# 37 Fragen die einen Polizisten zum ausrasten bringen



## Tokko (14 Feb. 2008)

.




*Netzfundstücke




1. Wenn ein Polizist mit dir spricht, stell dich taub. 

2. Frag ob du seine Waffe sehen oder anfassen darfst. 

3. Wenn er nein sagt, oder warum fragt, sag ihm, dass du nur sehen wolltest ob deine größer ist. 

4. Gib ihm die Hand und fasse ihn oft an. 

5. Frage ihn, wo er die coole Verkleidung her hat. 

6. Frage ihn, ob du dir sein Kostüm ausleihen kannst. 

7. Frage nach seinem Namen und sprich ihn nur mit dem Vornamen an. 

8. Tu so als ob du schwul wärst und frage nach einem Date. 

9. Fang an zu weinen, wenn er nein sagt. 

10. Wenn er ja sagt, melde es seinen Vorgesetzten. 

11. Wenn er dich durchsuchen will und dir sagt, dass du die Beine spreizen sollst, erkläre ihm, dass du nicht an ihm interessiert bist. 

12. Sage ihm,dass du auf Männer in Uniformen stehst. 

13. Versuche ihn mit Süßigkeiten zu bestechen. 

14. Versuche zeitgleich mit ihm Führerschein und Fahrzeugpapiere zu sagen. 

15. Wenn du was unterzeichnen musst popel vorher in deiner Nase und lass dir von ihm einen Stift geben. 

16. Kau auf dem Stift herum. 

17. Steck dir den Stift ins Ohr. 

18. Falls er dir einen Kugelschreiber gibt, bau ihn unauffällig auseinander und klau die Feder. 

19. Frage ihn ob er eine Tochter hat.
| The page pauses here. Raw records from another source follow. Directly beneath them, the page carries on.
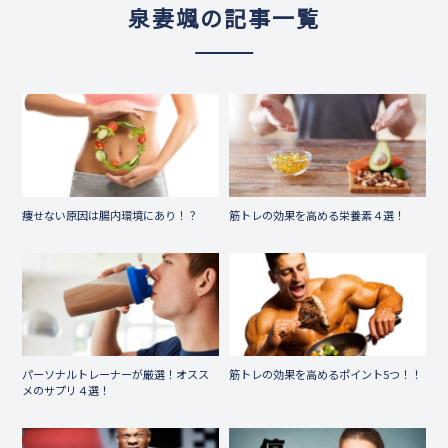
泉妻颯の記事一覧
痩せない原因は腸内環境にあり！？
筋トレの効果を高める栄養素４選！
パーソナルトレーナーが厳選！オスス
筋トレの効果を高めるポイント5つ！！
メのサプリ４選！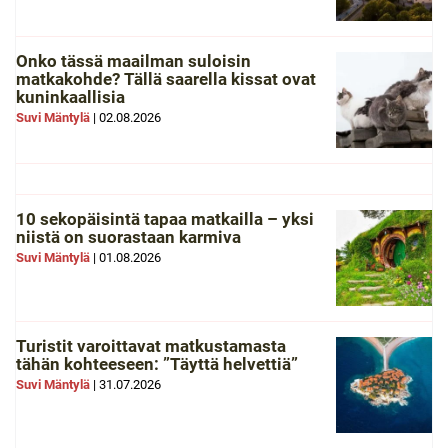
Onko tässä maailman suloisin
matkakohde? Tällä saarella kissat ovat
kuninkaallisia
Suvi Mäntylä
|
02.08.2026
10 sekopäisintä tapaa matkailla – yksi
niistä on suorastaan karmiva
Suvi Mäntylä
|
01.08.2026
Turistit varoittavat matkustamasta
tähän kohteeseen: ”Täyttä helvettiä”
Suvi Mäntylä
|
31.07.2026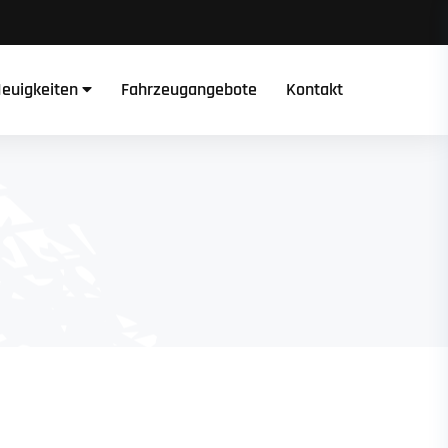
euigkeiten
Fahrzeugangebote
Kontakt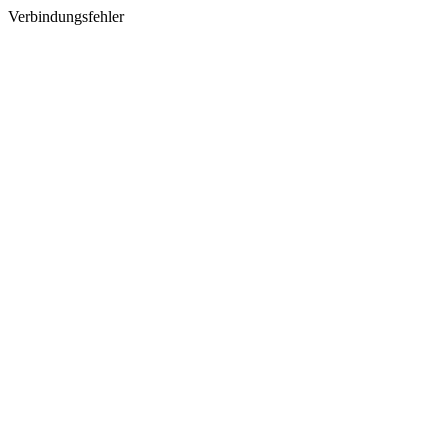
Verbindungsfehler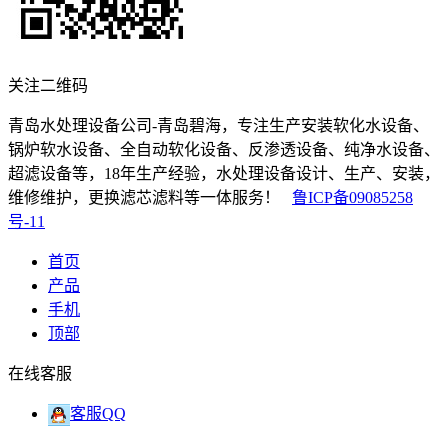
关注二维码
青岛水处理设备公司-青岛碧海，专注生产安装软化水设备、
锅炉软水设备、全自动软化设备、反渗透设备、纯净水设备、
超滤设备等，18年生产经验，水处理设备设计、生产、安装，
维修维护，更换滤芯滤料等一体服务！
鲁ICP备09085258
号-11
首页
产品
手机
顶部
在线客服
客服QQ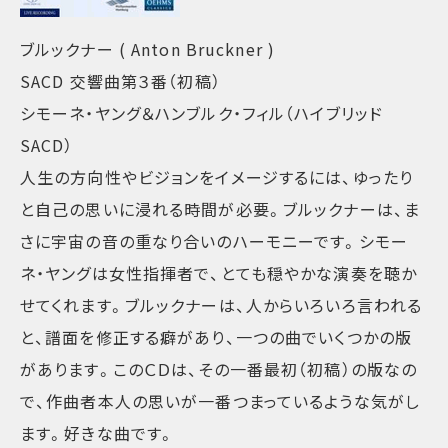
ブルックナー ( Anton Bruckner )
SACD 交響曲第３番（初稿）
シモーネ・ヤング＆ハンブルク・フィル（ハイブリッド
SACD）
人生の方向性やビジョンをイメージするには、ゆったり
と自己の思いに浸れる時間が必要。ブルックナーは、ま
さに宇宙の音の重なり合いのハーモニーです。シモー
ネ・ヤングは女性指揮者で、とても穏やかな演奏を聴か
せてくれます。ブルックナーは、人からいろいろ言われる
と、譜面を修正する癖があり、一つの曲でいくつかの版
があります。このＣＤは、その一番最初（初稿）の版なの
で、作曲者本人の思いが一番つまっているような気がし
ます。好きな曲です。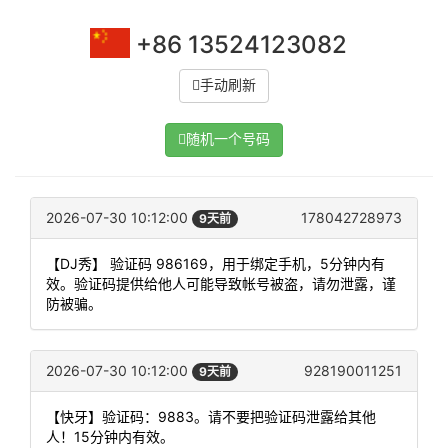
+86 13524123082
手动刷新
随机一个号码
2026-07-30 10:12:00
178042728973
9天前
【DJ秀】 验证码 986169，用于绑定手机，5分钟内有
效。验证码提供给他人可能导致帐号被盗，请勿泄露，谨
防被骗。
2026-07-30 10:12:00
928190011251
9天前
【快牙】验证码：9883。请不要把验证码泄露给其他
人！15分钟内有效。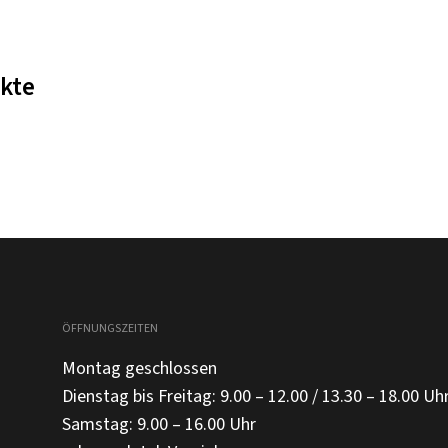
kte
ÖFFNUNGSZEITEN
Montag geschlossen
Dienstag bis Freitag: 9.00 – 12.00 / 13.30 – 18.00 Uh
Samstag: 9.00 – 16.00 Uhr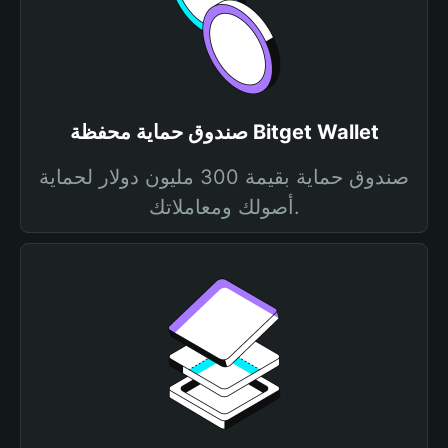
صندوق حماية محفظة Bitget Wallet
صندوق حماية بقيمة 300 مليون دولار لحماية
أصولك ومعاملاتك.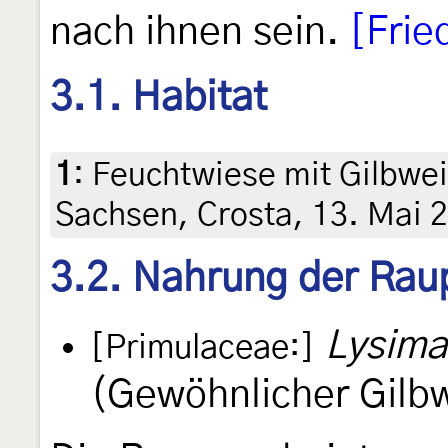
nach ihnen sein.
[Frie
3.1. Habitat
1
:
Feuchtwiese mit Gilbwei
Sachsen, Crosta, 13. Mai 
3.2. Nahrung der Rau
Lysima
[Primulaceae:]
(Gewöhnlicher Gilb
Wenn er ja sagt erzähle ihm, dass du seinen Nachnamen irgendwoher kanntest. 

20. Lass dir alles zwei mal erklären. 

21. Sprich ihm alles leise nach was er sagt. 

22. Rede mit dir selbst. 

23. Versuche ihm dein Auto zu verkaufen. 

24. Frage ob du sein Auto kaufen kannst. 

25.Wenn er dich mit zur Wache nimmt frage ob du im Auto vorne sitzen darfst. 

26. Wenn du darfst spiel mit der Sirene 

27. Falls du hinten sitzen musst, streichel seinen Hinterkopf durch das Gitter. 

28. Vergwissere dich, dass er angeschnallt ist. 

29. Hole dir eine Bierdose aus dem Handschuhfach und öffne sie noch bevor er zur Tür kommt. 

30. Frage ihn ob er dein Bier halten könne, bis du deinen Führerschein gefunden hast? 

31. Sage ihm er solle nicht den Kofferraum überprüfen. 

32. Entschuldige dich dafür, das du nicht gesehen hast das eine Kamera in den Radarkasten war. 

33. Frage ihn ob er nicht einer von den Village People ist und wo seine Kollegen sind? 

34. Weise ihn darauf hin, dass du sein Gehalt zahlst! 

35. Frag ihn,ob er schon einmal einen Menschen erschossen hat. 

36. Antwortet er mit ja, frage ihn,ob dies auch schon im Dienst vorgekommen ist 

37. Verabschiede dich immer mit einem Lächeln und einem leicht süffisantem Unterton mit: Grüß mir deine Frau und meine Kinder 






Viel Spaß.*​


----------



## king1401 (14 Feb. 2008)

*Grüß mir deine Frau und meine Kinder

das könte dazu führen das er demnächst frage 35 mit ja beantwortet oder ?
*


----------



## Tokko (14 Feb. 2008)

Wäre sehr gut möglich.:uzi:


Gruß:thumbup:
Tokko


----------